First seen at the Bush Theatre in 1993, Jonathan Harvey’s Beautiful Thing is an incredibly funny yet poignant depiction of two teenage boys as they come to terms with their sexuality. As relevant today as it was when it premiered, directed by Nikolai Foster, Beautiful Thing is a brilliantly scripted, unforgettable coming-of-age story with a soundtrack to match.
15-year-old football-hating Jamie skives games to spend his afternoon with expelled pupil Leah on the landing walkway outside their south London flats. Neighbour Ste, trying to escape his abusive father, grows closer to Jamie, and the pair eventually reveal their feelings for one another, despite the social stigma they have to face. Beautiful Thing is perhaps not as shocking for audiences today as it was for those who lived when Clause 28 still was to be repealed, but the journey for gay equality is far from over, ensuring the play is still remarkable. Nevertheless the play’s focus does not necessarily seem to be on homosexuality, but instead tackles the ever-prevalent themes of domestic violence, complicated family relationships and the transition from childhood to adulthood.

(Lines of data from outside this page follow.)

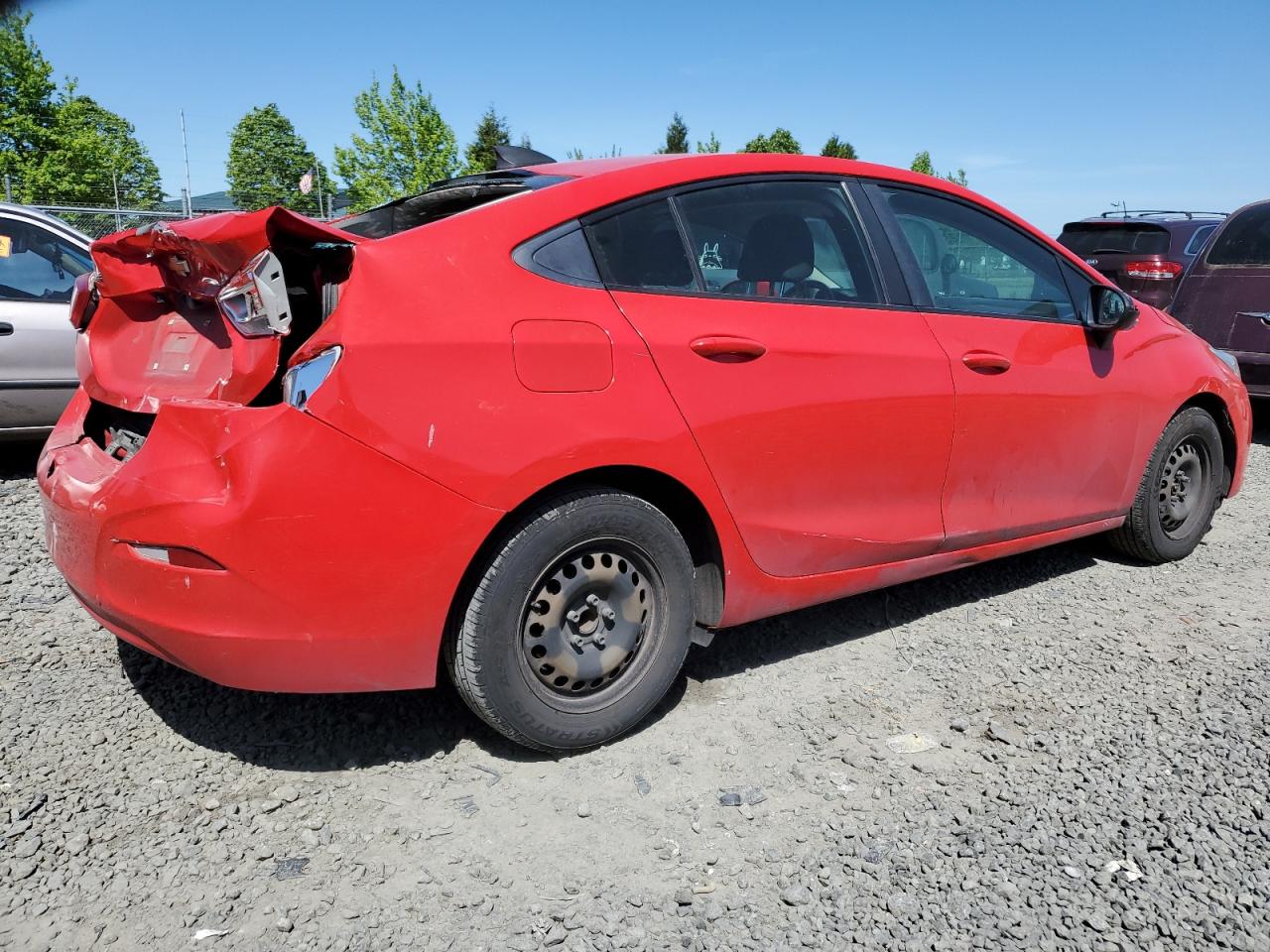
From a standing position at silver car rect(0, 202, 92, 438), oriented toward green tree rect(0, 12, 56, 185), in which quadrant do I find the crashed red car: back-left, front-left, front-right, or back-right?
back-right

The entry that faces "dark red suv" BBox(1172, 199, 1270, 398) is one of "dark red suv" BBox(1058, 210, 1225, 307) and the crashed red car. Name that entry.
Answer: the crashed red car

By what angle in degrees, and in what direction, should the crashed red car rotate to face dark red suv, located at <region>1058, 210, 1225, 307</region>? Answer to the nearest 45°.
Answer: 0° — it already faces it

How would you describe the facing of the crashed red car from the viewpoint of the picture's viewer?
facing away from the viewer and to the right of the viewer

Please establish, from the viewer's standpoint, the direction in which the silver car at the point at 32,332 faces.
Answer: facing to the right of the viewer

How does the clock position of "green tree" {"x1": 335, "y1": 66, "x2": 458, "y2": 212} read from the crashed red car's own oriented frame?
The green tree is roughly at 10 o'clock from the crashed red car.

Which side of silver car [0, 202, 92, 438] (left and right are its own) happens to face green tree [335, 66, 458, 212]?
left

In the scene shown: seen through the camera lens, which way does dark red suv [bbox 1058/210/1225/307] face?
facing away from the viewer and to the right of the viewer

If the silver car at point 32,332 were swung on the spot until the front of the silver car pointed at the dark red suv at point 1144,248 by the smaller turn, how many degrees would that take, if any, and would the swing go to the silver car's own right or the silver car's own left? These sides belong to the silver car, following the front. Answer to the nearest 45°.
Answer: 0° — it already faces it

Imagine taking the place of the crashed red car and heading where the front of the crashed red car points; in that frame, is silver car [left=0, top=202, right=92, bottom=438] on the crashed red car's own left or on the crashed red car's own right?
on the crashed red car's own left

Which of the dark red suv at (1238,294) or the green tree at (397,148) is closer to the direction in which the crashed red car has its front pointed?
the dark red suv
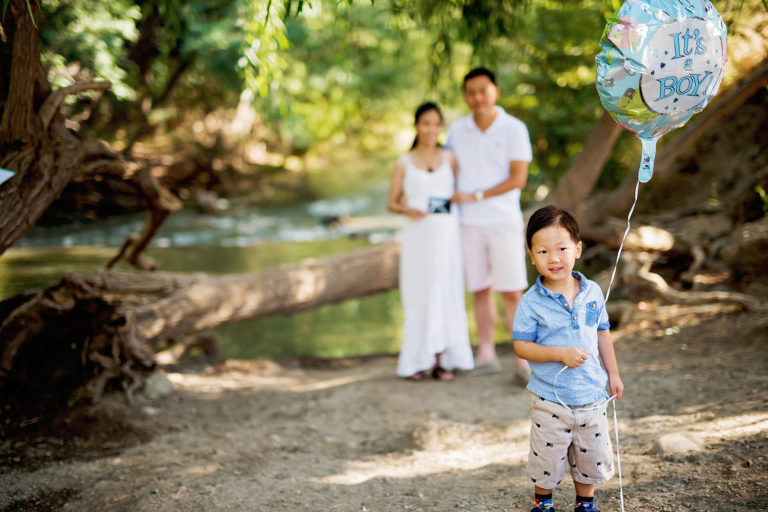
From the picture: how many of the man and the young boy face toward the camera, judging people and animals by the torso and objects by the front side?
2

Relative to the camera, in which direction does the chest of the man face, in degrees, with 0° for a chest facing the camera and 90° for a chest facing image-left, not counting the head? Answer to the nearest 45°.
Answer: approximately 0°

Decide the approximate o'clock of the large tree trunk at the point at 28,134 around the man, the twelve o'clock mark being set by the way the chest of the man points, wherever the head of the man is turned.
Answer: The large tree trunk is roughly at 2 o'clock from the man.

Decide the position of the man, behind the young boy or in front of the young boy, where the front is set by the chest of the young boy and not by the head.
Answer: behind

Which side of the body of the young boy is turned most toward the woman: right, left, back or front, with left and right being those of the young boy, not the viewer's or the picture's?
back

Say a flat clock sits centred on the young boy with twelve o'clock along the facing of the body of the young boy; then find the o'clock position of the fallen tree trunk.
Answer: The fallen tree trunk is roughly at 4 o'clock from the young boy.

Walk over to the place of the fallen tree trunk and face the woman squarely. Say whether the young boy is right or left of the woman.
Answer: right

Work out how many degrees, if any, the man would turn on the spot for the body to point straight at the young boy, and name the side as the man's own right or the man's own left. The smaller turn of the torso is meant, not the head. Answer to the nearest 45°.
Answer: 0° — they already face them
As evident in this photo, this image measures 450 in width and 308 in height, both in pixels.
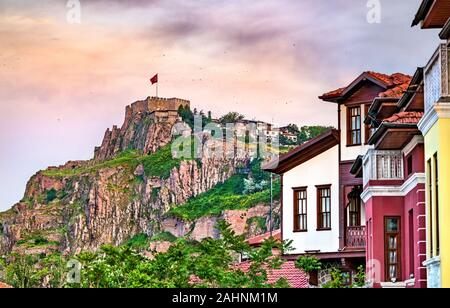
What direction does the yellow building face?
to the viewer's left

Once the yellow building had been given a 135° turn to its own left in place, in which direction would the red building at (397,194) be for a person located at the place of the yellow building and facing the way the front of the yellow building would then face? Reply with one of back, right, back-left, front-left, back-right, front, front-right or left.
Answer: back-left
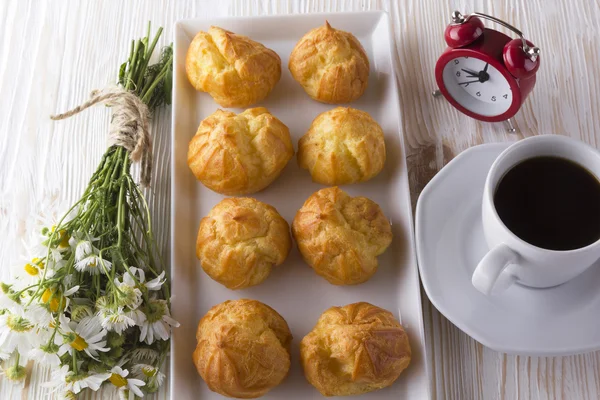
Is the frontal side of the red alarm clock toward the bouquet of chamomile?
yes

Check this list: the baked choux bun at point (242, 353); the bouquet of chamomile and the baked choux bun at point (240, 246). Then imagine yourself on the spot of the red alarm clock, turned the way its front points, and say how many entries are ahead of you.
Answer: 3

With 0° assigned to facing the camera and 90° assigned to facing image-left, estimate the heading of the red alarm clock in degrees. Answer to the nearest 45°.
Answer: approximately 45°

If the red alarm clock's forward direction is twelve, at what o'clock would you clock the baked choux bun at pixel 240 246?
The baked choux bun is roughly at 12 o'clock from the red alarm clock.
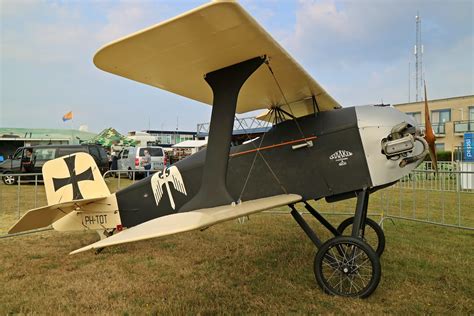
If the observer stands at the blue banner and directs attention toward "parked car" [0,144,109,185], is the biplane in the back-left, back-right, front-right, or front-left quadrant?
front-left

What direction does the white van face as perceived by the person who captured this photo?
facing away from the viewer and to the left of the viewer

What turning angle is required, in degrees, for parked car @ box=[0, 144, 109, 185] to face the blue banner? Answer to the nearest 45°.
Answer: approximately 135° to its left

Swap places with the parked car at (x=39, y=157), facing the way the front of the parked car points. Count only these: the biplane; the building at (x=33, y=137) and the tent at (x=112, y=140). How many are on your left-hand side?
1

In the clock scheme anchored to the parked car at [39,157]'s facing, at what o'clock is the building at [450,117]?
The building is roughly at 6 o'clock from the parked car.

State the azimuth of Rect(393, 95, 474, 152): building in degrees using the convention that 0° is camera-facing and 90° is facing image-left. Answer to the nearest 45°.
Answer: approximately 45°

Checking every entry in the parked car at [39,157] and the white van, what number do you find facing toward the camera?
0

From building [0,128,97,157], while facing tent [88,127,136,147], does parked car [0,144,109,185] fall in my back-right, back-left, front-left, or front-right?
front-right

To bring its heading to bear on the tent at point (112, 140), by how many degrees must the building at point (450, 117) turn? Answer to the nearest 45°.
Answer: approximately 45° to its right

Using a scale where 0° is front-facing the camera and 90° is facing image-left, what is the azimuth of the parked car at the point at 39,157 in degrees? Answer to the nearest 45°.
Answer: approximately 90°

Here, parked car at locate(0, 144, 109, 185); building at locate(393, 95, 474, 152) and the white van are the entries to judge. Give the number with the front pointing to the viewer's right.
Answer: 0

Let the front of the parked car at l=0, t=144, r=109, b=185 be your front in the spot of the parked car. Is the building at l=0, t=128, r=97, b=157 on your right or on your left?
on your right

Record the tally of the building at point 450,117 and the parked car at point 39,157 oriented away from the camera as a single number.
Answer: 0
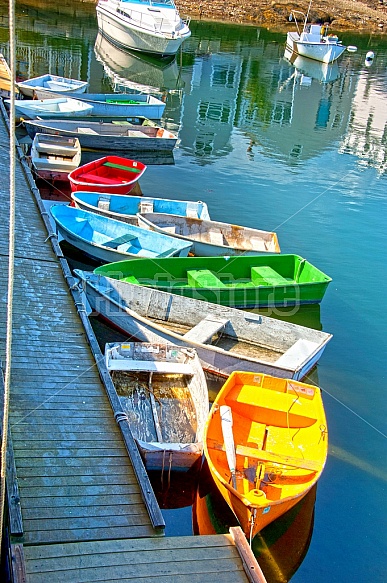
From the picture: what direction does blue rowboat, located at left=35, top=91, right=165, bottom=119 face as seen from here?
to the viewer's left

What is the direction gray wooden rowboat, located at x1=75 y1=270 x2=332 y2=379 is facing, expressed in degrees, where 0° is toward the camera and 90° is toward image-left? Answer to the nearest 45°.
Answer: approximately 135°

At the forefront of the cast of five is Suranne Jones, best known for Coronation Street and more recently ITV drama Scott & Bailey, who does not disappoint. Her performance as Sandra, Jamie’s feisty yet supportive mother, is real and unforced, especially at moments of perfectly timed humour as she relishes her one-liners. But her most powerful scenes have to be those shared with Jamie, revealing her character’s deeper maternal instincts, culminating in Jamie coming out to his mum in a 1am heart-to-heart. Always believable, Jones conveyed Sandra’s ambition and love for her son subtly, and their relationship was consistently relatable and honest.
Oliver Farnworth successfully balanced pretentiousness with the real goodness of Tony, Sandra’s artist boyfriend, offering a refreshing and awkward comic relief throughout. Mama Cass fanatic Leah, played by Zaraah Abrahamas, cleverly delivers a strength and defiance without betraying a whiny immaturity that dims towards the end, perhaps showing a glimpse of what she has the ability to become.
However, the true stars of Beautiful Thing are up-and-coming actors Jake Davies and Dannyboy Hatchard as Jamie and Ste respectively. Hatchard’s initial distance and gruffness gave an impressive contrast to Davies’s heart-melting shyness; together they create a wonderful underlying sense of anticipation and hope as they talk deep into the night sharing a tiny single bed. With vulnerability and innocence, and a little Body Shop peppermint foot cream, the pair’s genuine relationship and onstage chemistry makes Beautiful Thing the charming success that it is.